Relationship between C11 atomics and sequence points

Question

I basically have the following code snippet:

size_t counter = atomic_fetch_sub_explicit(&atomicCounter, 1, memory_order_release);
if (counter - 1 == 0
    && atomic_load_explicit(&anotherAtomicCounter, 1, memory_order_relaxed) == 0 {
      //Some code
}

For correctness, it is important that the atomic load of anotherAtomicCounter occurs after the fetch-and-sub (FAS) of atomicCounter. With the given memory orders, this would normally not be guaranteed and the load could happen before the FAS. However, I was wondering how sequence points have an affect on this particular code. The standard mentions that

If evaluation A is sequenced before evaluation B, then evaluation of A will be complete before evaluation of B begins.

Combined with rule number 2

There is a sequence point after evaluation of the first (left) operand and before evaluation of the second (right) operand of the following binary operators: && (logical AND), || (logical OR), and , (comma).

this means that the atomic load must happen after the comparison but the comparison can only be completed once the result of the FAS is known.

My question is whether these rules guarantee that the atomic load always happens after the FAS, even when using more relaxed memory orders?

Thanks in advance!

Answer 1

To answer the question in your title, there is no real relationship between atomics and sequence points.

The code as written does guarantee that the compiler must execute the atomic_fetch_sub before the atomic_load. But these functions are (in C's memory model) simply requests to the platform to perform certain actions on certain pieces of memory. Their effects, when they become visible to who, are specified by the memory model, and the ordering parameters. Thus even in the case when you know request A comes before request B, that does not mean the effects of request A are resolved before request B, unless you explicitly specify it to be.

Answer 2

I would say there is a relationship, but it's indirect.

Sequence points are how the language defines the sequenced before partial ordering on evaluations (C17 5.1.2.3), which is basically what you might generically call "program order". It's the order that operations naively appear to be executed in, and for a single-threaded program, it completely determines how those operations interact with each other. It promises, for instance, that if you call foo() && bar(), that bar will see all the updates to global variables that were made by foo; the evaluation of foo() will be complete before the evaluation of bar() begins.

Now the whole point of memory ordering is that the order in which loads and stores are seen by other threads does not necessarily agree with program order. If you write

res = atomic_load_explicit(&a, memory_order_relaxed) || atomic_load_explicit(&b, memory_order_relaxed);

then the load of a is sequenced before the load of b, thanks to the sequence point provided by ||. But because the memory order is relaxed, that is no guarantee that other threads see those operations in the same order. If we previously had a == 0 and b == 1, and another thread does atomic_store(&a, 1); atomic_store(&b, 0); (with seq_cst order, let's say) then it is entirely possible that res ends up with the value 0.

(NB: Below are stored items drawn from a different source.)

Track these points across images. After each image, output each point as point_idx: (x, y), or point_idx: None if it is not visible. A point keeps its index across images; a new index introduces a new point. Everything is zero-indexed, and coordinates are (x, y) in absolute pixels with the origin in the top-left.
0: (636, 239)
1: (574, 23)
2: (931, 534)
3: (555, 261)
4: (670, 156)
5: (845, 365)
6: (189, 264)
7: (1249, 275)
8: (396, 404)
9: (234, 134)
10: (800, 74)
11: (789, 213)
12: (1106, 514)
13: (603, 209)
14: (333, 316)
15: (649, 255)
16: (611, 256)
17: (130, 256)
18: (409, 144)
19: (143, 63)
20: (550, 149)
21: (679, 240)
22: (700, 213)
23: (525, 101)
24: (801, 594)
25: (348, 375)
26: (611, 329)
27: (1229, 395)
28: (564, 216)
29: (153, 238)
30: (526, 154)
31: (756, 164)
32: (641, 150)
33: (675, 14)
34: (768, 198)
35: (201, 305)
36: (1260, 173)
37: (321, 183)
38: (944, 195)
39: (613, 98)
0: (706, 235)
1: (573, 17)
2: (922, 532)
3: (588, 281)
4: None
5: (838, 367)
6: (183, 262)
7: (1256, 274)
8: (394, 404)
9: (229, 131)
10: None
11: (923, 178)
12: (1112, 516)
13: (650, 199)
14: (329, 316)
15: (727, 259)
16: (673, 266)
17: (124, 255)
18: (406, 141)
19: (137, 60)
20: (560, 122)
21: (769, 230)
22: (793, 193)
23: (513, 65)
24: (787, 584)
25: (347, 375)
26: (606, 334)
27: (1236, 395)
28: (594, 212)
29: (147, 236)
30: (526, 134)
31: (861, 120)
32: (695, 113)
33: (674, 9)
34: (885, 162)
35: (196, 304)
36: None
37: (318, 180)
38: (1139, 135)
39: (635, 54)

That's the same as the situation with your example code. You have a sequence point between the fetch_sub and the load. (Actually two of them: one at the end of the full expression that initializes counter, and the other at the && which you pointed out.) So the fetch_sub is most definitely sequenced before the load. But your memory ordering isn't strong enough to promise that inter-thread visibility matches sequencing.

However, memory barriers can give you more certainty, and what they do is to ensure that, to some specified extent, the order of visibility to outside observers does agree with program order. If you write

res = atomic_load_explicit(&a, memory_order_seq_cst) || atomic_load_explicit(&b, memory_order_seq_cst);

then the sequence point again guarantees that the load of a is sequenced before the load of b, and now the seq_cst guarantees that other threads see those operations in that order too. Now res will always be set to 1 if another thread does atomic_store(&a, 1); atomic_store(&b, 0);.

But memory barriers only impose, at best, as much ordering as the sequencing already provided. If you instead did

res = atomic_load_explicit(&a, memory_order_seq_cst) + atomic_load_explicit(&b, memory_order_seq_cst);

now the barriers do not help you. There is no sequence point between the two loads, and therefore no guarantees whatsoever about the order in which they are even evaluated, much less about the order in which they become visible.

Formally, the sequenced before relation is used in defining the happens before relation of 5.1.2.4, which is the main tool in determining how loads and stores from different threads affect each other, and in particular, in determining when they do and don't cause data races.